Action item:
Each line of the data holding "APERTURE" should be found and copied.

*** Begin section ***

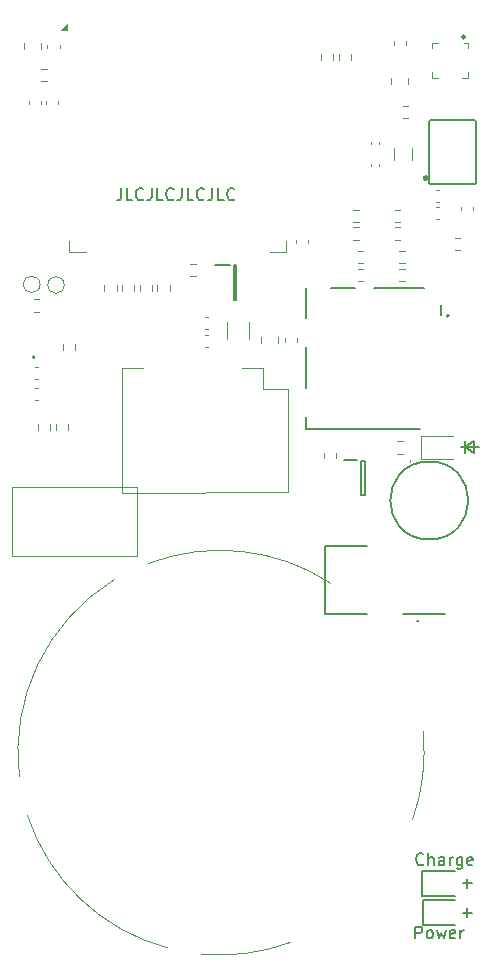
<source format=gbr>
%TF.GenerationSoftware,KiCad,Pcbnew,8.0.4*%
%TF.CreationDate,2024-08-24T14:44:17+02:00*%
%TF.ProjectId,BarbelMotionTracker-V1,42617262-656c-44d6-9f74-696f6e547261,rev?*%
%TF.SameCoordinates,PX7bfa480PY7735940*%
%TF.FileFunction,Legend,Top*%
%TF.FilePolarity,Positive*%
%FSLAX46Y46*%
G04 Gerber Fmt 4.6, Leading zero omitted, Abs format (unit mm)*
G04 Created by KiCad (PCBNEW 8.0.4) date 2024-08-24 14:44:17*
%MOMM*%
%LPD*%
G01*
G04 APERTURE LIST*
%ADD10C,0.150000*%
%ADD11C,0.120000*%
%ADD12C,0.200000*%
%ADD13C,0.100000*%
%ADD14C,0.127000*%
%ADD15C,0.304800*%
G04 APERTURE END LIST*
D10*
X38500000Y44500000D02*
X38500000Y43500000D01*
X39700000Y44000000D02*
X38200000Y44000000D01*
X38560078Y78725000D02*
G75*
G02*
X38239922Y78725000I-160078J0D01*
G01*
X38239922Y78725000D02*
G75*
G02*
X38560078Y78725000I160078J0D01*
G01*
X39300000Y43500000D02*
X39300000Y44500000D01*
X39300000Y44500000D02*
X38500000Y44000000D01*
X38500000Y44000000D02*
X39300000Y43500000D01*
X2113213Y51650000D02*
G75*
G02*
X1910787Y51650000I-101213J0D01*
G01*
X1910787Y51650000D02*
G75*
G02*
X2113213Y51650000I101213J0D01*
G01*
X9422493Y65930181D02*
X9422493Y65215896D01*
X9422493Y65215896D02*
X9374874Y65073039D01*
X9374874Y65073039D02*
X9279636Y64977800D01*
X9279636Y64977800D02*
X9136779Y64930181D01*
X9136779Y64930181D02*
X9041541Y64930181D01*
X10374874Y64930181D02*
X9898684Y64930181D01*
X9898684Y64930181D02*
X9898684Y65930181D01*
X11279636Y65025420D02*
X11232017Y64977800D01*
X11232017Y64977800D02*
X11089160Y64930181D01*
X11089160Y64930181D02*
X10993922Y64930181D01*
X10993922Y64930181D02*
X10851065Y64977800D01*
X10851065Y64977800D02*
X10755827Y65073039D01*
X10755827Y65073039D02*
X10708208Y65168277D01*
X10708208Y65168277D02*
X10660589Y65358753D01*
X10660589Y65358753D02*
X10660589Y65501610D01*
X10660589Y65501610D02*
X10708208Y65692086D01*
X10708208Y65692086D02*
X10755827Y65787324D01*
X10755827Y65787324D02*
X10851065Y65882562D01*
X10851065Y65882562D02*
X10993922Y65930181D01*
X10993922Y65930181D02*
X11089160Y65930181D01*
X11089160Y65930181D02*
X11232017Y65882562D01*
X11232017Y65882562D02*
X11279636Y65834943D01*
X11993922Y65930181D02*
X11993922Y65215896D01*
X11993922Y65215896D02*
X11946303Y65073039D01*
X11946303Y65073039D02*
X11851065Y64977800D01*
X11851065Y64977800D02*
X11708208Y64930181D01*
X11708208Y64930181D02*
X11612970Y64930181D01*
X12946303Y64930181D02*
X12470113Y64930181D01*
X12470113Y64930181D02*
X12470113Y65930181D01*
X13851065Y65025420D02*
X13803446Y64977800D01*
X13803446Y64977800D02*
X13660589Y64930181D01*
X13660589Y64930181D02*
X13565351Y64930181D01*
X13565351Y64930181D02*
X13422494Y64977800D01*
X13422494Y64977800D02*
X13327256Y65073039D01*
X13327256Y65073039D02*
X13279637Y65168277D01*
X13279637Y65168277D02*
X13232018Y65358753D01*
X13232018Y65358753D02*
X13232018Y65501610D01*
X13232018Y65501610D02*
X13279637Y65692086D01*
X13279637Y65692086D02*
X13327256Y65787324D01*
X13327256Y65787324D02*
X13422494Y65882562D01*
X13422494Y65882562D02*
X13565351Y65930181D01*
X13565351Y65930181D02*
X13660589Y65930181D01*
X13660589Y65930181D02*
X13803446Y65882562D01*
X13803446Y65882562D02*
X13851065Y65834943D01*
X14565351Y65930181D02*
X14565351Y65215896D01*
X14565351Y65215896D02*
X14517732Y65073039D01*
X14517732Y65073039D02*
X14422494Y64977800D01*
X14422494Y64977800D02*
X14279637Y64930181D01*
X14279637Y64930181D02*
X14184399Y64930181D01*
X15517732Y64930181D02*
X15041542Y64930181D01*
X15041542Y64930181D02*
X15041542Y65930181D01*
X16422494Y65025420D02*
X16374875Y64977800D01*
X16374875Y64977800D02*
X16232018Y64930181D01*
X16232018Y64930181D02*
X16136780Y64930181D01*
X16136780Y64930181D02*
X15993923Y64977800D01*
X15993923Y64977800D02*
X15898685Y65073039D01*
X15898685Y65073039D02*
X15851066Y65168277D01*
X15851066Y65168277D02*
X15803447Y65358753D01*
X15803447Y65358753D02*
X15803447Y65501610D01*
X15803447Y65501610D02*
X15851066Y65692086D01*
X15851066Y65692086D02*
X15898685Y65787324D01*
X15898685Y65787324D02*
X15993923Y65882562D01*
X15993923Y65882562D02*
X16136780Y65930181D01*
X16136780Y65930181D02*
X16232018Y65930181D01*
X16232018Y65930181D02*
X16374875Y65882562D01*
X16374875Y65882562D02*
X16422494Y65834943D01*
X17136780Y65930181D02*
X17136780Y65215896D01*
X17136780Y65215896D02*
X17089161Y65073039D01*
X17089161Y65073039D02*
X16993923Y64977800D01*
X16993923Y64977800D02*
X16851066Y64930181D01*
X16851066Y64930181D02*
X16755828Y64930181D01*
X18089161Y64930181D02*
X17612971Y64930181D01*
X17612971Y64930181D02*
X17612971Y65930181D01*
X18993923Y65025420D02*
X18946304Y64977800D01*
X18946304Y64977800D02*
X18803447Y64930181D01*
X18803447Y64930181D02*
X18708209Y64930181D01*
X18708209Y64930181D02*
X18565352Y64977800D01*
X18565352Y64977800D02*
X18470114Y65073039D01*
X18470114Y65073039D02*
X18422495Y65168277D01*
X18422495Y65168277D02*
X18374876Y65358753D01*
X18374876Y65358753D02*
X18374876Y65501610D01*
X18374876Y65501610D02*
X18422495Y65692086D01*
X18422495Y65692086D02*
X18470114Y65787324D01*
X18470114Y65787324D02*
X18565352Y65882562D01*
X18565352Y65882562D02*
X18708209Y65930181D01*
X18708209Y65930181D02*
X18803447Y65930181D01*
X18803447Y65930181D02*
X18946304Y65882562D01*
X18946304Y65882562D02*
X18993923Y65834943D01*
X38336779Y7111134D02*
X39098684Y7111134D01*
X38717731Y6730181D02*
X38717731Y7492086D01*
X34336779Y2430181D02*
X34336779Y3430181D01*
X34336779Y3430181D02*
X34717731Y3430181D01*
X34717731Y3430181D02*
X34812969Y3382562D01*
X34812969Y3382562D02*
X34860588Y3334943D01*
X34860588Y3334943D02*
X34908207Y3239705D01*
X34908207Y3239705D02*
X34908207Y3096848D01*
X34908207Y3096848D02*
X34860588Y3001610D01*
X34860588Y3001610D02*
X34812969Y2953991D01*
X34812969Y2953991D02*
X34717731Y2906372D01*
X34717731Y2906372D02*
X34336779Y2906372D01*
X35479636Y2430181D02*
X35384398Y2477800D01*
X35384398Y2477800D02*
X35336779Y2525420D01*
X35336779Y2525420D02*
X35289160Y2620658D01*
X35289160Y2620658D02*
X35289160Y2906372D01*
X35289160Y2906372D02*
X35336779Y3001610D01*
X35336779Y3001610D02*
X35384398Y3049229D01*
X35384398Y3049229D02*
X35479636Y3096848D01*
X35479636Y3096848D02*
X35622493Y3096848D01*
X35622493Y3096848D02*
X35717731Y3049229D01*
X35717731Y3049229D02*
X35765350Y3001610D01*
X35765350Y3001610D02*
X35812969Y2906372D01*
X35812969Y2906372D02*
X35812969Y2620658D01*
X35812969Y2620658D02*
X35765350Y2525420D01*
X35765350Y2525420D02*
X35717731Y2477800D01*
X35717731Y2477800D02*
X35622493Y2430181D01*
X35622493Y2430181D02*
X35479636Y2430181D01*
X36146303Y3096848D02*
X36336779Y2430181D01*
X36336779Y2430181D02*
X36527255Y2906372D01*
X36527255Y2906372D02*
X36717731Y2430181D01*
X36717731Y2430181D02*
X36908207Y3096848D01*
X37670112Y2477800D02*
X37574874Y2430181D01*
X37574874Y2430181D02*
X37384398Y2430181D01*
X37384398Y2430181D02*
X37289160Y2477800D01*
X37289160Y2477800D02*
X37241541Y2573039D01*
X37241541Y2573039D02*
X37241541Y2953991D01*
X37241541Y2953991D02*
X37289160Y3049229D01*
X37289160Y3049229D02*
X37384398Y3096848D01*
X37384398Y3096848D02*
X37574874Y3096848D01*
X37574874Y3096848D02*
X37670112Y3049229D01*
X37670112Y3049229D02*
X37717731Y2953991D01*
X37717731Y2953991D02*
X37717731Y2858753D01*
X37717731Y2858753D02*
X37241541Y2763515D01*
X38146303Y2430181D02*
X38146303Y3096848D01*
X38146303Y2906372D02*
X38193922Y3001610D01*
X38193922Y3001610D02*
X38241541Y3049229D01*
X38241541Y3049229D02*
X38336779Y3096848D01*
X38336779Y3096848D02*
X38432017Y3096848D01*
X35008207Y8725420D02*
X34960588Y8677800D01*
X34960588Y8677800D02*
X34817731Y8630181D01*
X34817731Y8630181D02*
X34722493Y8630181D01*
X34722493Y8630181D02*
X34579636Y8677800D01*
X34579636Y8677800D02*
X34484398Y8773039D01*
X34484398Y8773039D02*
X34436779Y8868277D01*
X34436779Y8868277D02*
X34389160Y9058753D01*
X34389160Y9058753D02*
X34389160Y9201610D01*
X34389160Y9201610D02*
X34436779Y9392086D01*
X34436779Y9392086D02*
X34484398Y9487324D01*
X34484398Y9487324D02*
X34579636Y9582562D01*
X34579636Y9582562D02*
X34722493Y9630181D01*
X34722493Y9630181D02*
X34817731Y9630181D01*
X34817731Y9630181D02*
X34960588Y9582562D01*
X34960588Y9582562D02*
X35008207Y9534943D01*
X35436779Y8630181D02*
X35436779Y9630181D01*
X35865350Y8630181D02*
X35865350Y9153991D01*
X35865350Y9153991D02*
X35817731Y9249229D01*
X35817731Y9249229D02*
X35722493Y9296848D01*
X35722493Y9296848D02*
X35579636Y9296848D01*
X35579636Y9296848D02*
X35484398Y9249229D01*
X35484398Y9249229D02*
X35436779Y9201610D01*
X36770112Y8630181D02*
X36770112Y9153991D01*
X36770112Y9153991D02*
X36722493Y9249229D01*
X36722493Y9249229D02*
X36627255Y9296848D01*
X36627255Y9296848D02*
X36436779Y9296848D01*
X36436779Y9296848D02*
X36341541Y9249229D01*
X36770112Y8677800D02*
X36674874Y8630181D01*
X36674874Y8630181D02*
X36436779Y8630181D01*
X36436779Y8630181D02*
X36341541Y8677800D01*
X36341541Y8677800D02*
X36293922Y8773039D01*
X36293922Y8773039D02*
X36293922Y8868277D01*
X36293922Y8868277D02*
X36341541Y8963515D01*
X36341541Y8963515D02*
X36436779Y9011134D01*
X36436779Y9011134D02*
X36674874Y9011134D01*
X36674874Y9011134D02*
X36770112Y9058753D01*
X37246303Y8630181D02*
X37246303Y9296848D01*
X37246303Y9106372D02*
X37293922Y9201610D01*
X37293922Y9201610D02*
X37341541Y9249229D01*
X37341541Y9249229D02*
X37436779Y9296848D01*
X37436779Y9296848D02*
X37532017Y9296848D01*
X38293922Y9296848D02*
X38293922Y8487324D01*
X38293922Y8487324D02*
X38246303Y8392086D01*
X38246303Y8392086D02*
X38198684Y8344467D01*
X38198684Y8344467D02*
X38103446Y8296848D01*
X38103446Y8296848D02*
X37960589Y8296848D01*
X37960589Y8296848D02*
X37865351Y8344467D01*
X38293922Y8677800D02*
X38198684Y8630181D01*
X38198684Y8630181D02*
X38008208Y8630181D01*
X38008208Y8630181D02*
X37912970Y8677800D01*
X37912970Y8677800D02*
X37865351Y8725420D01*
X37865351Y8725420D02*
X37817732Y8820658D01*
X37817732Y8820658D02*
X37817732Y9106372D01*
X37817732Y9106372D02*
X37865351Y9201610D01*
X37865351Y9201610D02*
X37912970Y9249229D01*
X37912970Y9249229D02*
X38008208Y9296848D01*
X38008208Y9296848D02*
X38198684Y9296848D01*
X38198684Y9296848D02*
X38293922Y9249229D01*
X39151065Y8677800D02*
X39055827Y8630181D01*
X39055827Y8630181D02*
X38865351Y8630181D01*
X38865351Y8630181D02*
X38770113Y8677800D01*
X38770113Y8677800D02*
X38722494Y8773039D01*
X38722494Y8773039D02*
X38722494Y9153991D01*
X38722494Y9153991D02*
X38770113Y9249229D01*
X38770113Y9249229D02*
X38865351Y9296848D01*
X38865351Y9296848D02*
X39055827Y9296848D01*
X39055827Y9296848D02*
X39151065Y9249229D01*
X39151065Y9249229D02*
X39198684Y9153991D01*
X39198684Y9153991D02*
X39198684Y9058753D01*
X39198684Y9058753D02*
X38722494Y8963515D01*
X38336779Y4611134D02*
X39098684Y4611134D01*
X38717731Y4230181D02*
X38717731Y4992086D01*
D11*
%TO.C,R25*%
X10977500Y57262742D02*
X10977500Y57737258D01*
X12022500Y57262742D02*
X12022500Y57737258D01*
%TO.C,TP5*%
X2550000Y57800000D02*
G75*
G02*
X1150000Y57800000I-700000J0D01*
G01*
X1150000Y57800000D02*
G75*
G02*
X2550000Y57800000I700000J0D01*
G01*
D12*
%TO.C,LED2*%
X35000000Y5650000D02*
X35000000Y3550000D01*
X35000000Y3550000D02*
X37700000Y3550000D01*
X37700000Y5650000D02*
X35000000Y5650000D01*
D11*
%TO.C,R3*%
X2625242Y76022500D02*
X3099758Y76022500D01*
X2625242Y74977500D02*
X3099758Y74977500D01*
%TO.C,R28*%
X29912258Y59122500D02*
X29437742Y59122500D01*
X29912258Y58077500D02*
X29437742Y58077500D01*
%TO.C,R31*%
X32562742Y64122500D02*
X33037258Y64122500D01*
X32562742Y63077500D02*
X33037258Y63077500D01*
%TO.C,C29*%
X36340580Y64310000D02*
X36059420Y64310000D01*
X36340580Y63290000D02*
X36059420Y63290000D01*
%TO.C,C21*%
X23290000Y52959420D02*
X23290000Y53240580D01*
X24310000Y52959420D02*
X24310000Y53240580D01*
%TO.C,R50*%
X26577500Y43537258D02*
X26577500Y43062742D01*
X27622500Y43537258D02*
X27622500Y43062742D01*
%TO.C,R48*%
X38137258Y61722500D02*
X37662742Y61722500D01*
X38137258Y60677500D02*
X37662742Y60677500D01*
%TO.C,R36*%
X26327500Y76812742D02*
X26327500Y77287258D01*
X27372500Y76812742D02*
X27372500Y77287258D01*
D12*
%TO.C,IC9*%
X26650000Y35670000D02*
X26650000Y29870000D01*
X26650000Y35670000D02*
X30250000Y35670000D01*
X26650000Y29870000D02*
X30250000Y29870000D01*
X36850000Y29870000D02*
X33250000Y29870000D01*
X34598000Y29278000D02*
G75*
G02*
X34482000Y29278000I-58000J0D01*
G01*
X34482000Y29278000D02*
G75*
G02*
X34598000Y29278000I58000J0D01*
G01*
D11*
%TO.C,C32*%
X30540000Y67792164D02*
X30540000Y68007836D01*
X31260000Y67792164D02*
X31260000Y68007836D01*
%TO.C,C33*%
X30540000Y69857836D02*
X30540000Y69642164D01*
X31260000Y69857836D02*
X31260000Y69642164D01*
%TO.C,C34*%
X1577500Y73340580D02*
X1577500Y73059420D01*
X2597500Y73340580D02*
X2597500Y73059420D01*
D13*
%TO.C,Y1*%
X32550000Y68350000D02*
X32550000Y69350000D01*
X34050000Y68350000D02*
X34050000Y69350000D01*
D12*
%TO.C,LED1*%
X34900000Y8150000D02*
X34900000Y6050000D01*
X34900000Y6050000D02*
X37700000Y6050000D01*
X37700000Y8150000D02*
X34900000Y8150000D01*
D11*
%TO.C,R39*%
X33237258Y44522500D02*
X32762742Y44522500D01*
X33237258Y43477500D02*
X32762742Y43477500D01*
%TO.C,R37*%
X27827500Y76812742D02*
X27827500Y77287258D01*
X28872500Y76812742D02*
X28872500Y77287258D01*
D13*
%TO.C,IC6*%
X2012000Y51700000D02*
X2012000Y51700000D01*
X2012000Y51600000D02*
X2012000Y51600000D01*
X2012000Y51700000D02*
G75*
G02*
X2012000Y51600000I0J-50000D01*
G01*
X2012000Y51600000D02*
G75*
G02*
X2012000Y51700000I0J50000D01*
G01*
D11*
%TO.C,C28*%
X32490000Y78365580D02*
X32490000Y78084420D01*
X33510000Y78365580D02*
X33510000Y78084420D01*
D13*
%TO.C,DISP1*%
X9475000Y50675000D02*
X9475000Y40175000D01*
X9475000Y40175000D02*
X23525000Y40200000D01*
X11275000Y50675000D02*
X9475000Y50675000D01*
X21425000Y50675000D02*
X19675000Y50675000D01*
X21425000Y48925000D02*
X21425000Y50675000D01*
X23525000Y48925000D02*
X21425000Y48925000D01*
X23525000Y40200000D02*
X23525000Y48925000D01*
D11*
%TO.C,U1*%
X5000000Y60500000D02*
X5000000Y61450000D01*
X6400000Y60500000D02*
X5000000Y60500000D01*
X22000000Y60500000D02*
X23400000Y60500000D01*
X23400000Y60500000D02*
X23400000Y61450000D01*
X4850000Y79350000D02*
X4350000Y79350000D01*
X4850000Y79850000D01*
X4850000Y79350000D01*
G36*
X4850000Y79350000D02*
G01*
X4350000Y79350000D01*
X4850000Y79850000D01*
X4850000Y79350000D01*
G37*
%TO.C,SW1*%
D13*
X10800000Y34800000D02*
X200000Y34800000D01*
X200000Y40600000D01*
X10800000Y40600000D01*
X10800000Y34800000D01*
D11*
%TO.C,R27*%
X29062742Y62622500D02*
X29537258Y62622500D01*
X29062742Y61577500D02*
X29537258Y61577500D01*
%TO.C,C2*%
X1152500Y77688748D02*
X1152500Y78211252D01*
X2622500Y77688748D02*
X2622500Y78211252D01*
%TO.C,R14*%
X18390000Y53172936D02*
X18390000Y54627064D01*
X20210000Y53172936D02*
X20210000Y54627064D01*
%TO.C,R26*%
X29062742Y64122500D02*
X29537258Y64122500D01*
X29062742Y63077500D02*
X29537258Y63077500D01*
%TO.C,C30*%
X38190000Y64340580D02*
X38190000Y64059420D01*
X39210000Y64340580D02*
X39210000Y64059420D01*
%TO.C,C20*%
X21265000Y52838748D02*
X21265000Y53361252D01*
X22735000Y52838748D02*
X22735000Y53361252D01*
%TO.C,C22*%
X2109420Y50773000D02*
X2390580Y50773000D01*
X2109420Y49753000D02*
X2390580Y49753000D01*
%TO.C,C27*%
X32265000Y74738748D02*
X32265000Y75261252D01*
X33735000Y74738748D02*
X33735000Y75261252D01*
%TO.C,C3*%
X3077500Y73340580D02*
X3077500Y73059420D01*
X4097500Y73340580D02*
X4097500Y73059420D01*
%TO.C,R15*%
X15262742Y59522500D02*
X15737258Y59522500D01*
X15262742Y58477500D02*
X15737258Y58477500D01*
%TO.C,R34*%
X3877500Y45937258D02*
X3877500Y45462742D01*
X4922500Y45937258D02*
X4922500Y45462742D01*
%TO.C,C31*%
X36340580Y65810000D02*
X36059420Y65810000D01*
X36340580Y64790000D02*
X36059420Y64790000D01*
%TO.C,R29*%
X29912258Y60622500D02*
X29437742Y60622500D01*
X29912258Y59577500D02*
X29437742Y59577500D01*
%TO.C,C12*%
X16765580Y55020000D02*
X16484420Y55020000D01*
X16765580Y54000000D02*
X16484420Y54000000D01*
%TO.C,TP3*%
X4600000Y57750000D02*
G75*
G02*
X3200000Y57750000I-700000J0D01*
G01*
X3200000Y57750000D02*
G75*
G02*
X4600000Y57750000I700000J0D01*
G01*
%TO.C,C1*%
X3177500Y77809420D02*
X3177500Y78090580D01*
X4197500Y77809420D02*
X4197500Y78090580D01*
%TO.C,R35*%
X2377500Y45462742D02*
X2377500Y45937258D01*
X3422500Y45462742D02*
X3422500Y45937258D01*
%TO.C,D1*%
X34815000Y44960000D02*
X34815000Y43040000D01*
X34815000Y43040000D02*
X37500000Y43040000D01*
X37500000Y44960000D02*
X34815000Y44960000D01*
%TO.C,R49*%
X12477500Y57737258D02*
X12477500Y57262742D01*
X13522500Y57737258D02*
X13522500Y57262742D01*
%TO.C,C35*%
X24240000Y61540580D02*
X24240000Y61259420D01*
X25260000Y61540580D02*
X25260000Y61259420D01*
%TO.C,C23*%
X2109420Y49010000D02*
X2390580Y49010000D01*
X2109420Y47990000D02*
X2390580Y47990000D01*
%TO.C,R18*%
X7977500Y57262742D02*
X7977500Y57737258D01*
X9022500Y57262742D02*
X9022500Y57737258D01*
D13*
%TO.C,U3*%
X33900000Y42900000D02*
X33900000Y42900000D01*
X33900000Y42800000D02*
X33900000Y42800000D01*
D12*
X35500000Y42800000D02*
X35500000Y42800000D01*
X35500000Y36200000D02*
X35500000Y36200000D01*
D13*
X33900000Y42900000D02*
G75*
G02*
X33900000Y42800000I0J-50000D01*
G01*
X33900000Y42800000D02*
G75*
G02*
X33900000Y42900000I0J50000D01*
G01*
D12*
X35500000Y42800000D02*
G75*
G02*
X35500000Y36200000I0J-3300000D01*
G01*
X35500000Y36200000D02*
G75*
G02*
X35500000Y42800000I0J3300000D01*
G01*
D11*
%TO.C,R42*%
X2487258Y56522500D02*
X2012742Y56522500D01*
X2487258Y55477500D02*
X2012742Y55477500D01*
D12*
%TO.C,Q3*%
X17375000Y59460000D02*
X18625000Y59460000D01*
X18975000Y59415000D02*
X19125000Y59415000D01*
X18975000Y56495000D02*
X18975000Y59415000D01*
X19125000Y59415000D02*
X19125000Y56495000D01*
X19125000Y56495000D02*
X18975000Y56495000D01*
D11*
%TO.C,R30*%
X33037258Y62622500D02*
X32562742Y62622500D01*
X33037258Y61577500D02*
X32562742Y61577500D01*
%TO.C,R33*%
X32937742Y60622500D02*
X33412258Y60622500D01*
X32937742Y59577500D02*
X33412258Y59577500D01*
%TO.C,R32*%
X32937742Y59122500D02*
X33412258Y59122500D01*
X32937742Y58077500D02*
X33412258Y58077500D01*
%TO.C,C11*%
X16765580Y53510000D02*
X16484420Y53510000D01*
X16765580Y52490000D02*
X16484420Y52490000D01*
D13*
%TO.C,ENC1*%
X800001Y16100000D02*
G75*
G02*
X8867971Y32816047I16999999J2100000D01*
G01*
X11746558Y34177119D02*
G75*
G02*
X27150000Y32500000I6053442J-15977119D01*
G01*
X13400000Y1600001D02*
G75*
G02*
X1498066Y12799359I4400002J16600002D01*
G01*
X23800000Y2100000D02*
G75*
G02*
X16208575Y1092184I-6000000J16100000D01*
G01*
X34973010Y20007683D02*
G75*
G02*
X34100000Y12500000I-17173010J-1807683D01*
G01*
%TO.C,IC8*%
X35750000Y78275000D02*
X35750000Y77775000D01*
X35750000Y75775000D02*
X35750000Y75275000D01*
X35750000Y75275000D02*
X36250000Y75275000D01*
X36250000Y78275000D02*
X35750000Y78275000D01*
X38250000Y75275000D02*
X38750000Y75275000D01*
X38350000Y78725000D02*
X38350000Y78725000D01*
X38450000Y78725000D02*
X38450000Y78725000D01*
X38450000Y78275000D02*
X38750000Y78275000D01*
X38750000Y78275000D02*
X38750000Y77775000D01*
X38750000Y75275000D02*
X38750000Y75775000D01*
X38350000Y78725000D02*
G75*
G02*
X38450000Y78725000I50000J0D01*
G01*
X38450000Y78725000D02*
G75*
G02*
X38350000Y78725000I-50000J0D01*
G01*
D11*
%TO.C,R17*%
X9477500Y57262742D02*
X9477500Y57737258D01*
X10522500Y57262742D02*
X10522500Y57737258D01*
D14*
%TO.C,U2*%
X35500000Y71600000D02*
X35500000Y66400000D01*
X35600000Y66300000D02*
X39400000Y66300000D01*
X39400000Y71700000D02*
X35600000Y71700000D01*
X39500000Y66400000D02*
X39500000Y71600000D01*
D15*
X35300000Y66800000D02*
G75*
G02*
X35100000Y66800000I-100000J0D01*
G01*
X35100000Y66800000D02*
G75*
G02*
X35300000Y66800000I100000J0D01*
G01*
D11*
%TO.C,R46*%
X4477500Y52737258D02*
X4477500Y52262742D01*
X5522500Y52737258D02*
X5522500Y52262742D01*
%TO.C,R44*%
X33737258Y72922500D02*
X33262742Y72922500D01*
X33737258Y71877500D02*
X33262742Y71877500D01*
D12*
%TO.C,Q4*%
X28250000Y42900000D02*
X29350000Y42900000D01*
X29700000Y42850000D02*
X30100000Y42850000D01*
X29700000Y39950000D02*
X29700000Y42850000D01*
X30100000Y42850000D02*
X30100000Y39950000D01*
X30100000Y39950000D02*
X29700000Y39950000D01*
%TO.C,J3*%
X25065820Y57475000D02*
X25065820Y54955000D01*
X25065820Y49000000D02*
X25065820Y52500000D01*
X25065820Y45525000D02*
X25065820Y46586000D01*
X25065820Y45525000D02*
X34744820Y45525000D01*
X27168820Y57475000D02*
X29249820Y57475000D01*
X30864820Y57475000D02*
X35098820Y57475000D01*
X36465820Y55239000D02*
X36465820Y56060000D01*
X37184180Y55134000D02*
G75*
G02*
X36957460Y55134000I-113360J0D01*
G01*
X36957460Y55134000D02*
G75*
G02*
X37184180Y55134000I113360J0D01*
G01*
%TD*%
M02*

</source>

*** End section ***

The answer:
G04 APERTURE LIST*
G04 APERTURE END LIST*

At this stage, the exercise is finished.